Please copy every text line from the entries below word for word, leaving out the pictures.
★ ★ ★ ★ ★
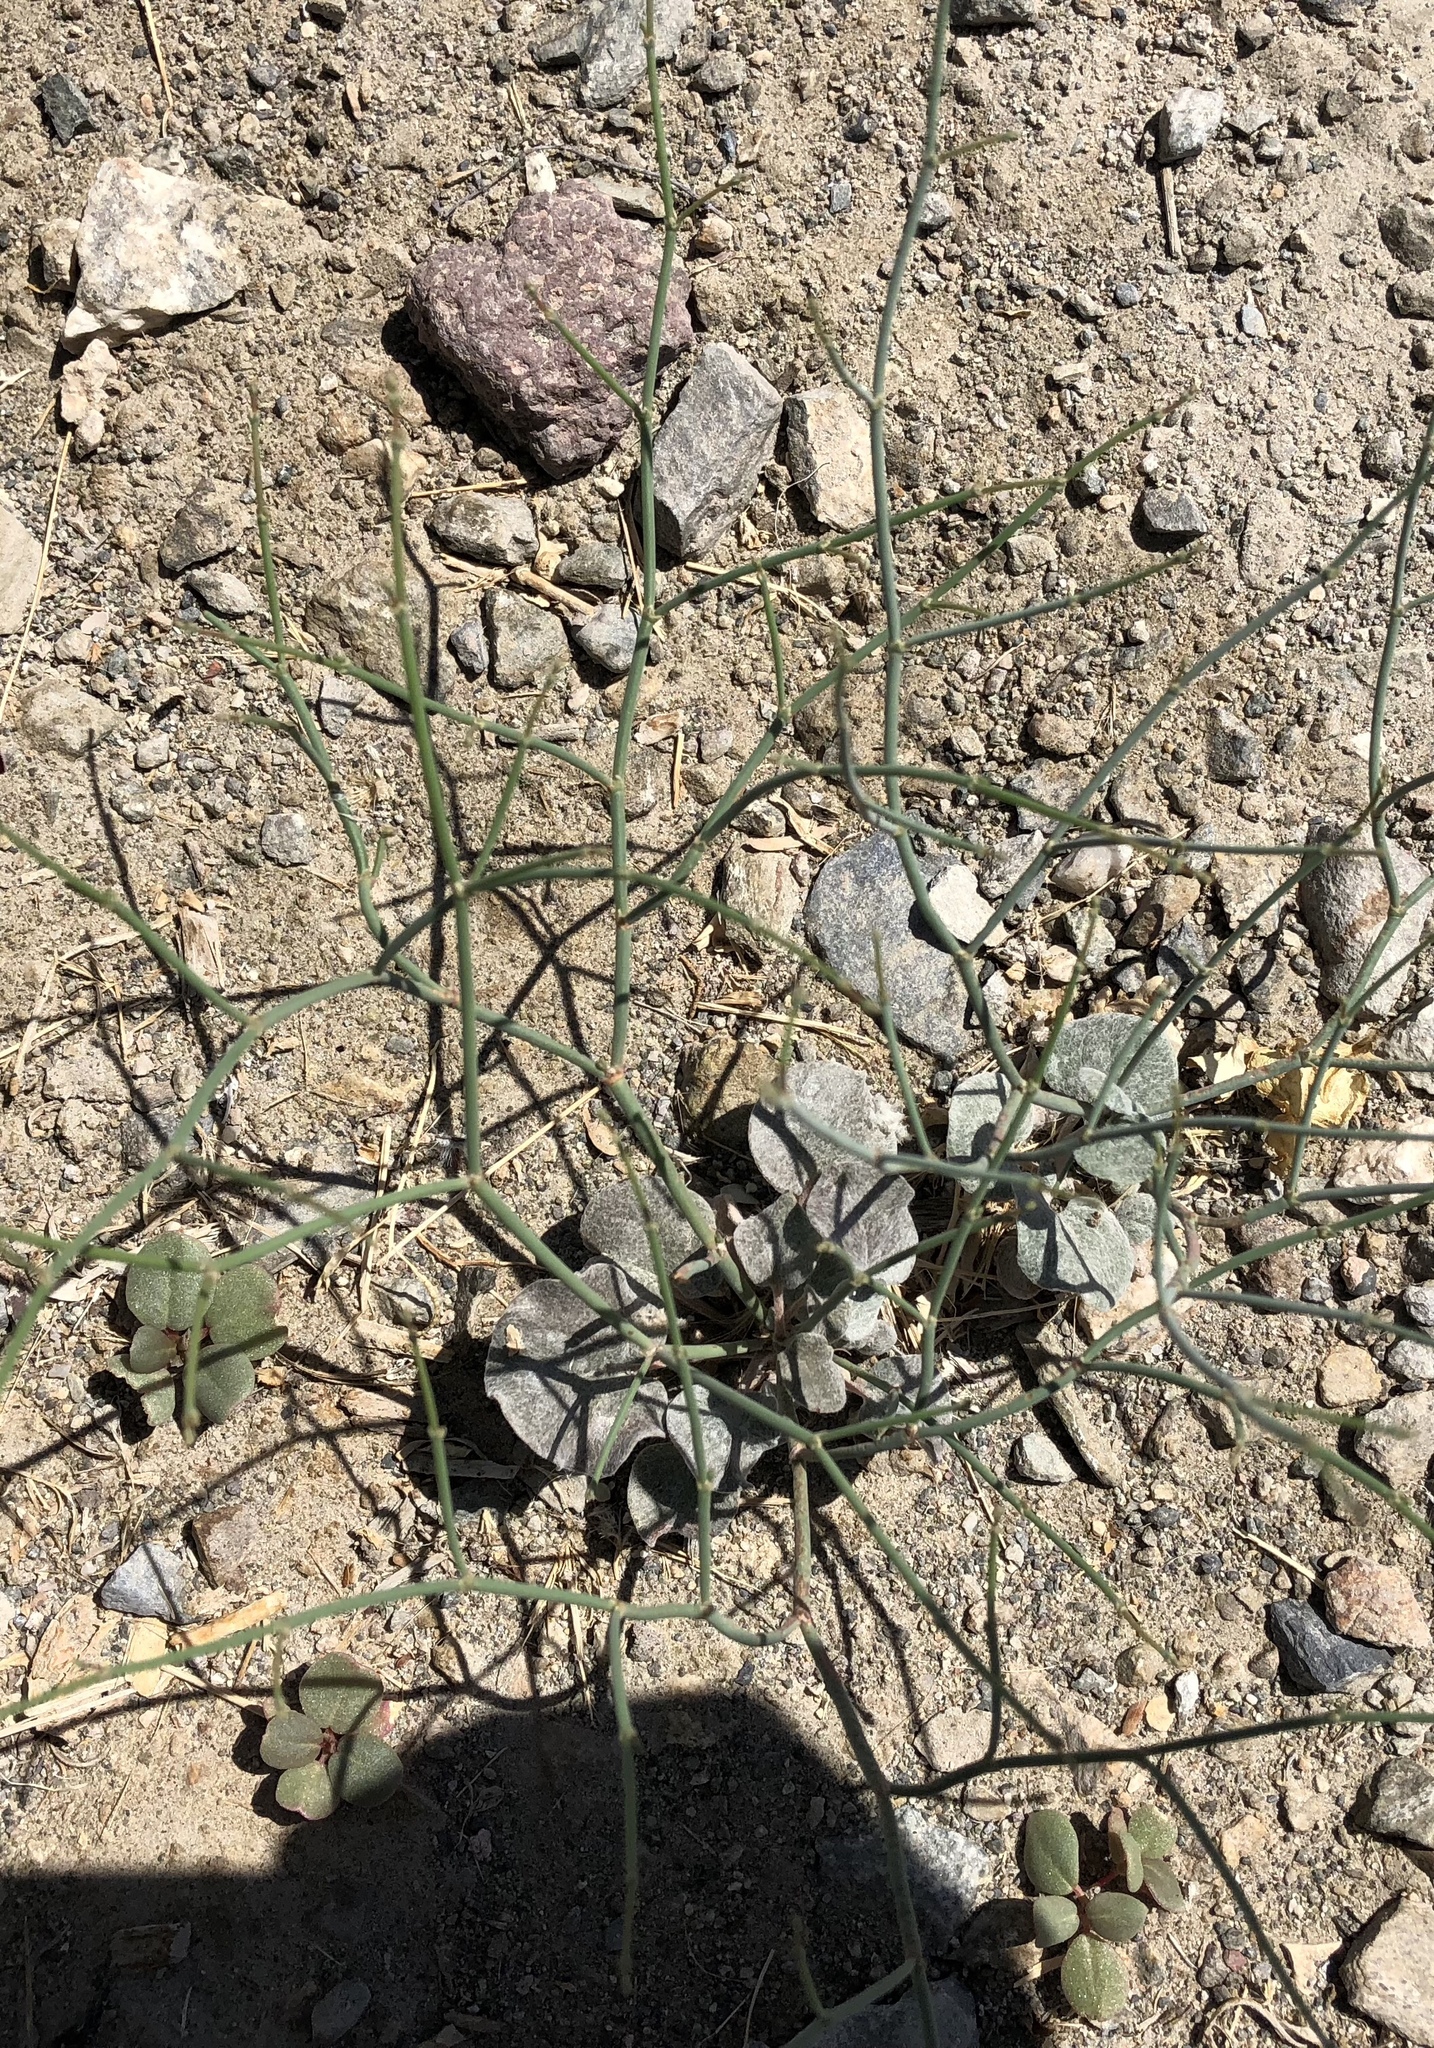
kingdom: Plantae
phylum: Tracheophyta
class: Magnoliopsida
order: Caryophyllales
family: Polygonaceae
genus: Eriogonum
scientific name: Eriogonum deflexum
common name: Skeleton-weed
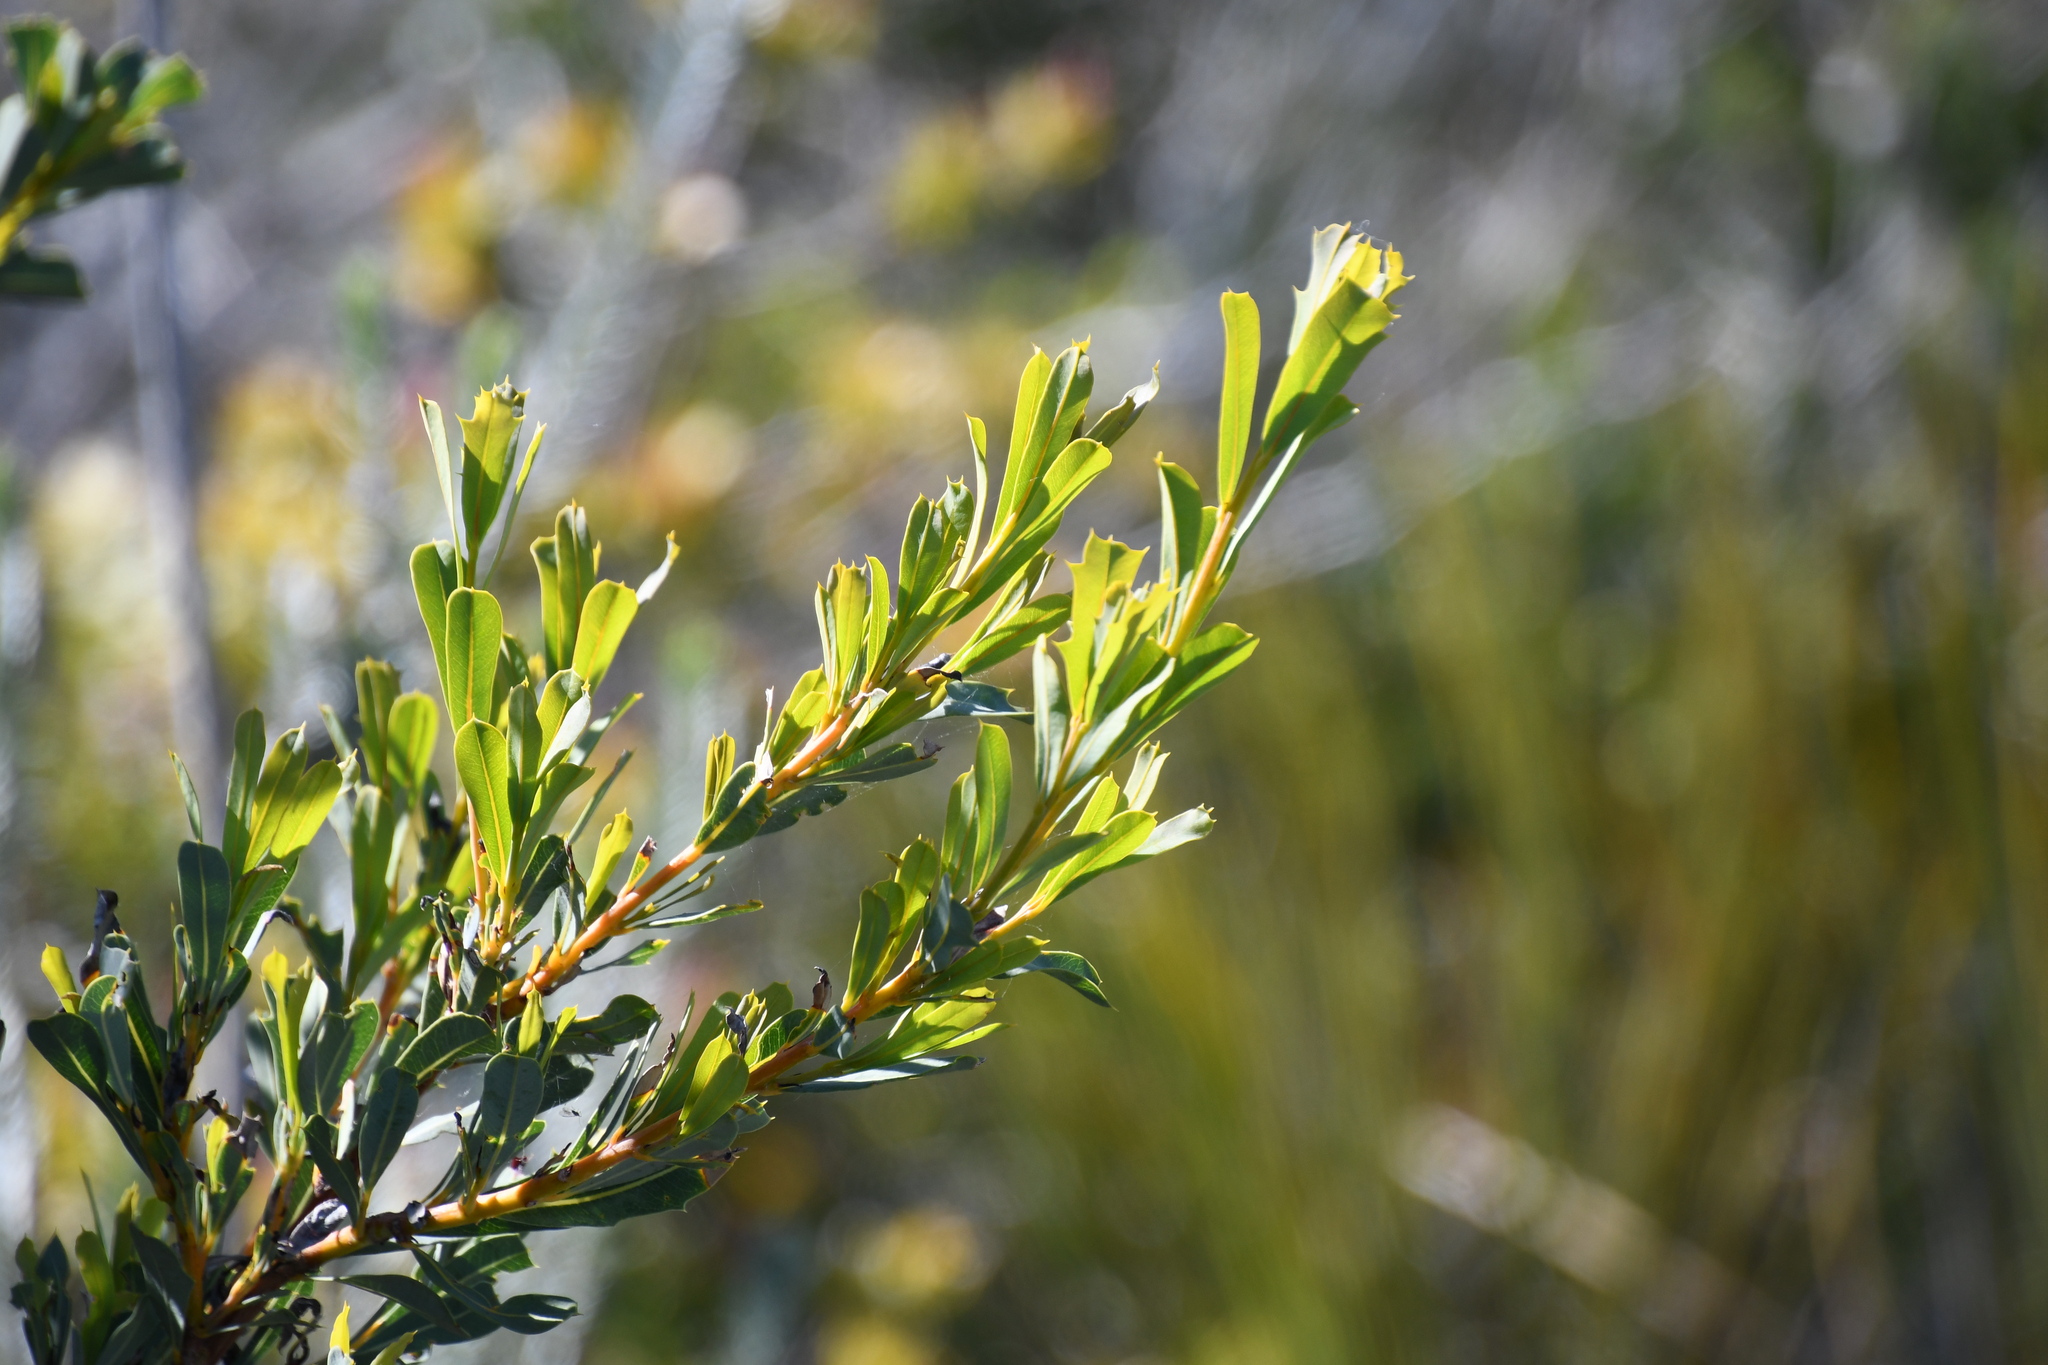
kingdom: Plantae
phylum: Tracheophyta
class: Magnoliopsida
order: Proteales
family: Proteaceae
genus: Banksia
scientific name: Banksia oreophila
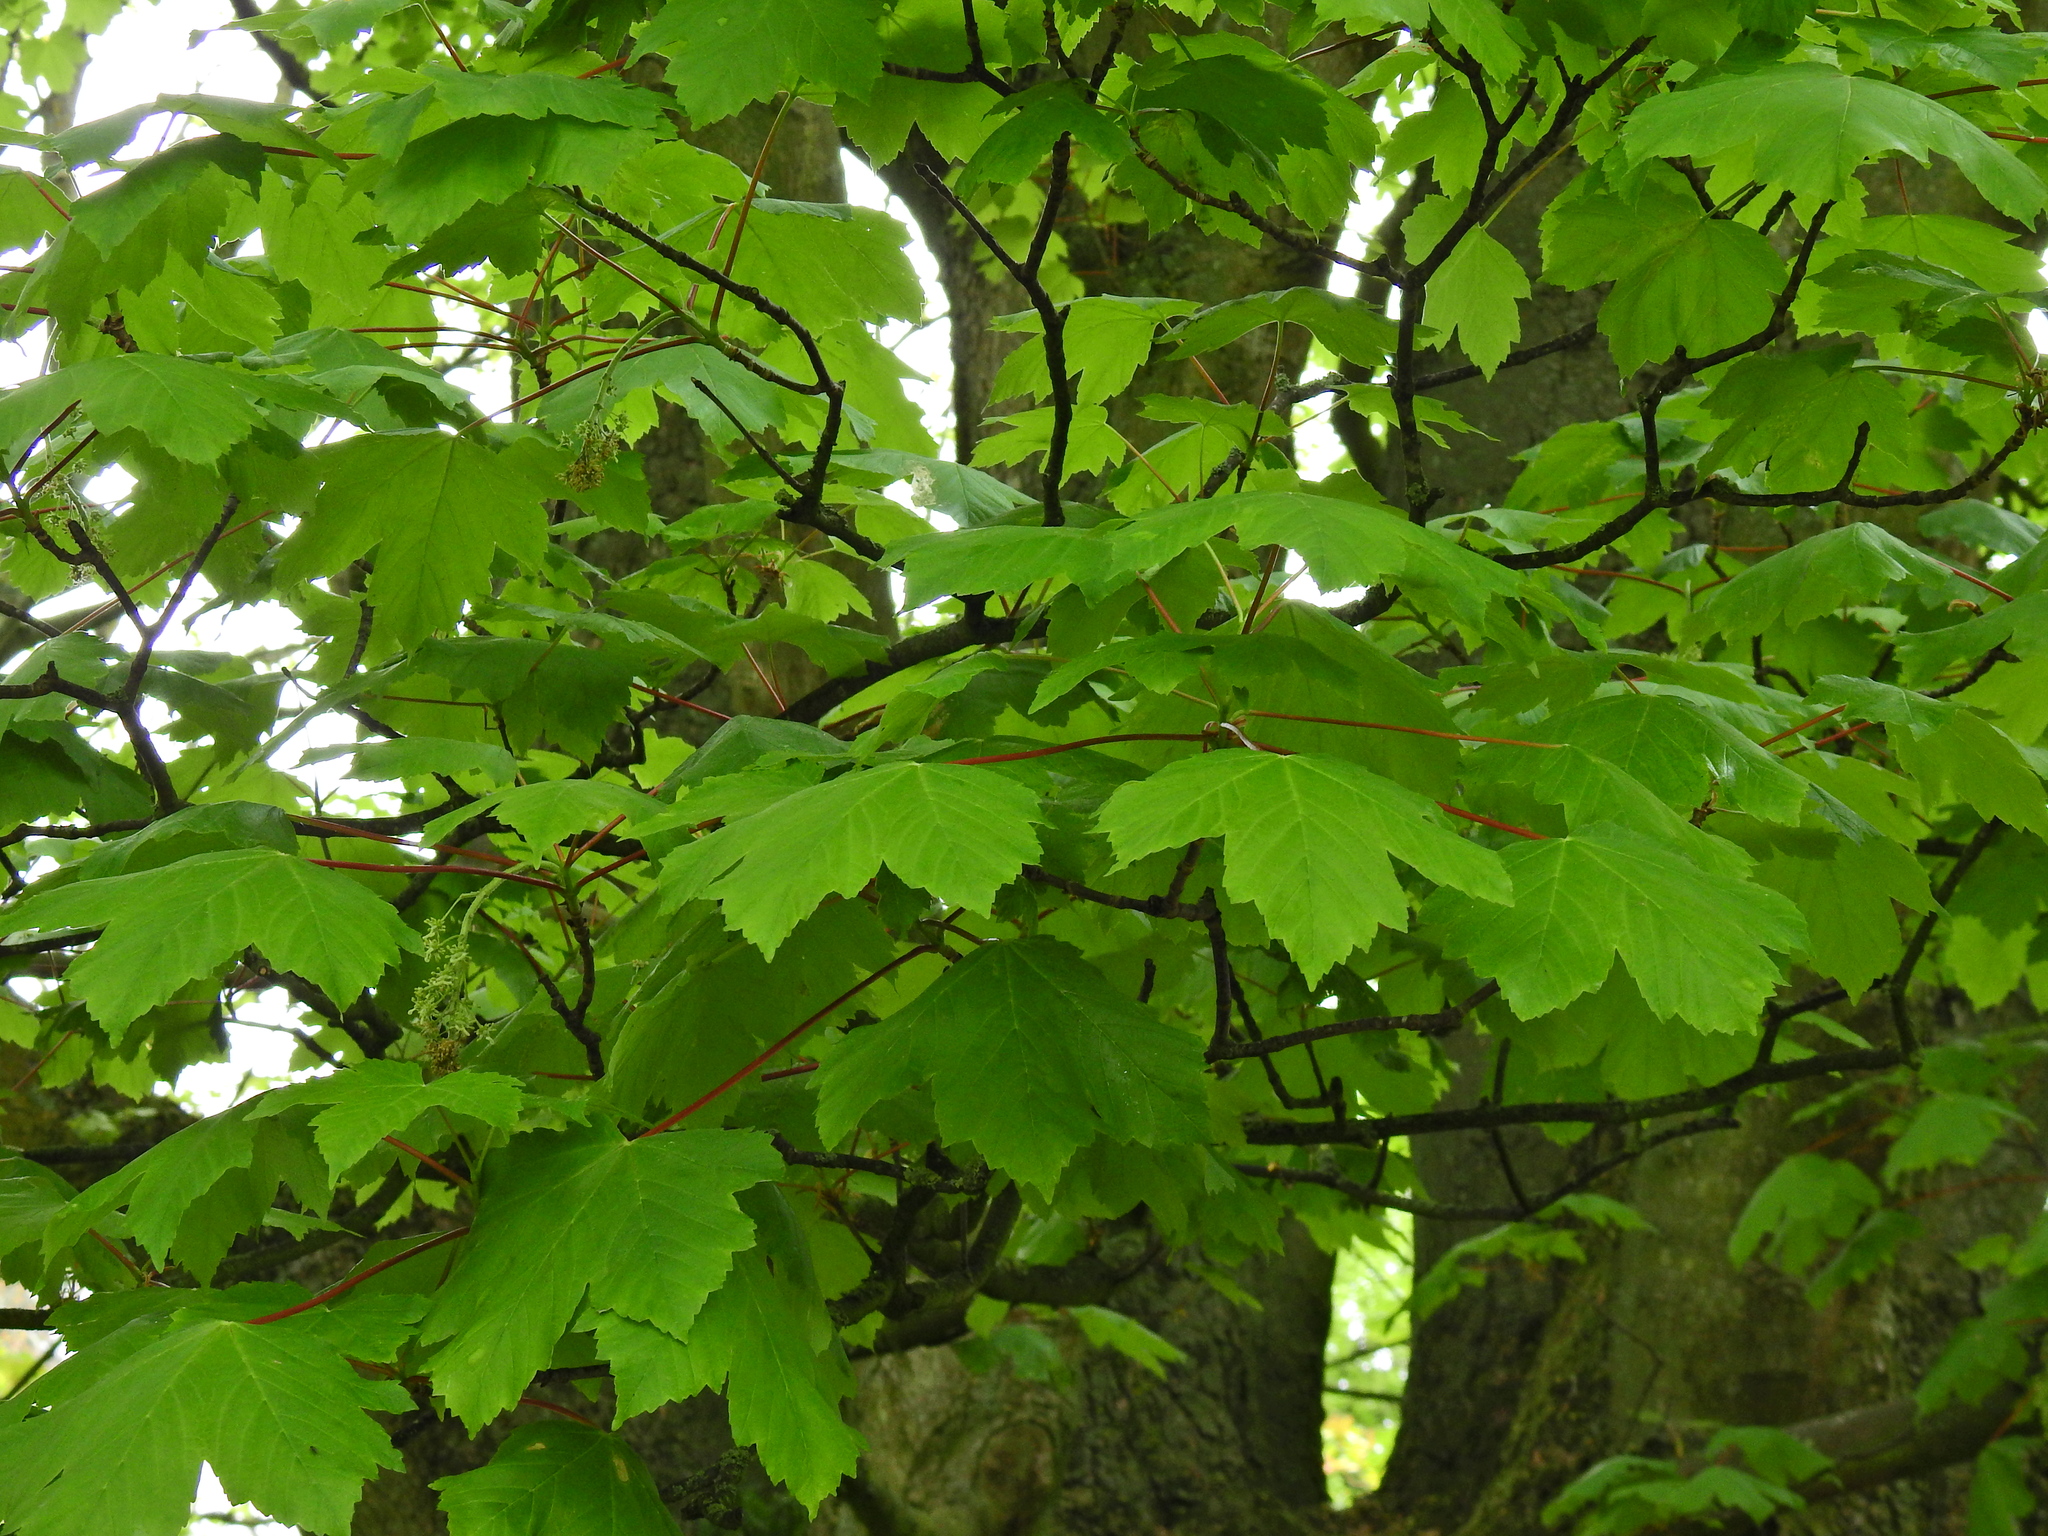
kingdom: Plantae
★ ★ ★ ★ ★
- [Solution]
kingdom: Plantae
phylum: Tracheophyta
class: Magnoliopsida
order: Caryophyllales
family: Polygonaceae
genus: Eriogonum
scientific name: Eriogonum deflexum
common name: Skeleton-weed
kingdom: Plantae
phylum: Tracheophyta
class: Magnoliopsida
order: Proteales
family: Proteaceae
genus: Banksia
scientific name: Banksia oreophila
kingdom: Plantae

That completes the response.